> EXERCISE REQUIREMENTS
Please copy out the records below with "Zoom" changed to "Webex" wherever it occurs, keeping everything else the same.

> SOURCE INFORMATION
BEGIN
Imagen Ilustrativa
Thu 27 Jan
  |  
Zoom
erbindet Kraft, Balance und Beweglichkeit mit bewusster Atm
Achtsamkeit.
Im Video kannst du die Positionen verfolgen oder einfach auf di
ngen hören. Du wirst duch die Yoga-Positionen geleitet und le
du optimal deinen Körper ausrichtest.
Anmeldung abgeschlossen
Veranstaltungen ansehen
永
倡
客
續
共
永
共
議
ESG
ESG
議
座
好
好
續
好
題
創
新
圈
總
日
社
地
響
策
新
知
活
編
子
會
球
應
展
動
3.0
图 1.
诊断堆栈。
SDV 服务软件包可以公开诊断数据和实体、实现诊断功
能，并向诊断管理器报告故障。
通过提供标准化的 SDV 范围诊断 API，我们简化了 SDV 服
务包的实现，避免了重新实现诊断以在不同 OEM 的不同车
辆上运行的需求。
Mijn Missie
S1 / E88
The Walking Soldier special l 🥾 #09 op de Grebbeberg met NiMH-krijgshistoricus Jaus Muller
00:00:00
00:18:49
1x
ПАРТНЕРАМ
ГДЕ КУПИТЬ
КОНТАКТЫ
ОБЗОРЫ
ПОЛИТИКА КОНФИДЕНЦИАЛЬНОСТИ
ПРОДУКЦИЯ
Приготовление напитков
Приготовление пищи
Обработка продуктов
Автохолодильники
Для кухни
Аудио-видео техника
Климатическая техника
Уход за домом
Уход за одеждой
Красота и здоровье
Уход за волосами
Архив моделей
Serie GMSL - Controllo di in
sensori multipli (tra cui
END
> RESULT BELOW
Imagen Ilustrativa
Thu 27 Jan
  |  
Webex
erbindet Kraft, Balance und Beweglichkeit mit bewusster Atm
Achtsamkeit.
Im Video kannst du die Positionen verfolgen oder einfach auf di
ngen hören. Du wirst duch die Yoga-Positionen geleitet und le
du optimal deinen Körper ausrichtest.
Anmeldung abgeschlossen
Veranstaltungen ansehen
永
倡
客
續
共
永
共
議
ESG
ESG
議
座
好
好
續
好
題
創
新
圈
總
日
社
地
響
策
新
知
活
編
子
會
球
應
展
動
3.0
图 1.
诊断堆栈。
SDV 服务软件包可以公开诊断数据和实体、实现诊断功
能，并向诊断管理器报告故障。
通过提供标准化的 SDV 范围诊断 API，我们简化了 SDV 服
务包的实现，避免了重新实现诊断以在不同 OEM 的不同车
辆上运行的需求。
Mijn Missie
S1 / E88
The Walking Soldier special l 🥾 #09 op de Grebbeberg met NiMH-krijgshistoricus Jaus Muller
00:00:00
00:18:49
1x
ПАРТНЕРАМ
ГДЕ КУПИТЬ
КОНТАКТЫ
ОБЗОРЫ
ПОЛИТИКА КОНФИДЕНЦИАЛЬНОСТИ
ПРОДУКЦИЯ
Приготовление напитков
Приготовление пищи
Обработка продуктов
Автохолодильники
Для кухни
Аудио-видео техника
Климатическая техника
Уход за домом
Уход за одеждой
Красота и здоровье
Уход за волосами
Архив моделей
Serie GMSL - Controllo di in
sensori multipli (tra cui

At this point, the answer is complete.